▶ TASK OBJECTIVE
Reproduce in full only the lines from the one containing "left wrist: (338, 265, -3)" through the end of the lines, offsetting every keypoint coordinate and depth value they give by 96.

++++++++++

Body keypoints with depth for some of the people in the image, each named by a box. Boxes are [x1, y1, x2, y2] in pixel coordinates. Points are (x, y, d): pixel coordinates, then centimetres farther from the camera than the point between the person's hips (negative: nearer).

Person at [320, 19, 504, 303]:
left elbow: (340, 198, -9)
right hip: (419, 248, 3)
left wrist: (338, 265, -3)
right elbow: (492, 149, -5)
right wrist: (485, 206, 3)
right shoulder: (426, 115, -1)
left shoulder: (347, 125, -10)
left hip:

++++++++++

▶ ANSWER
left wrist: (434, 361, 93)
right elbow: (588, 245, 91)
right wrist: (581, 302, 99)
right shoulder: (522, 211, 95)
left shoulder: (443, 221, 86)
left hip:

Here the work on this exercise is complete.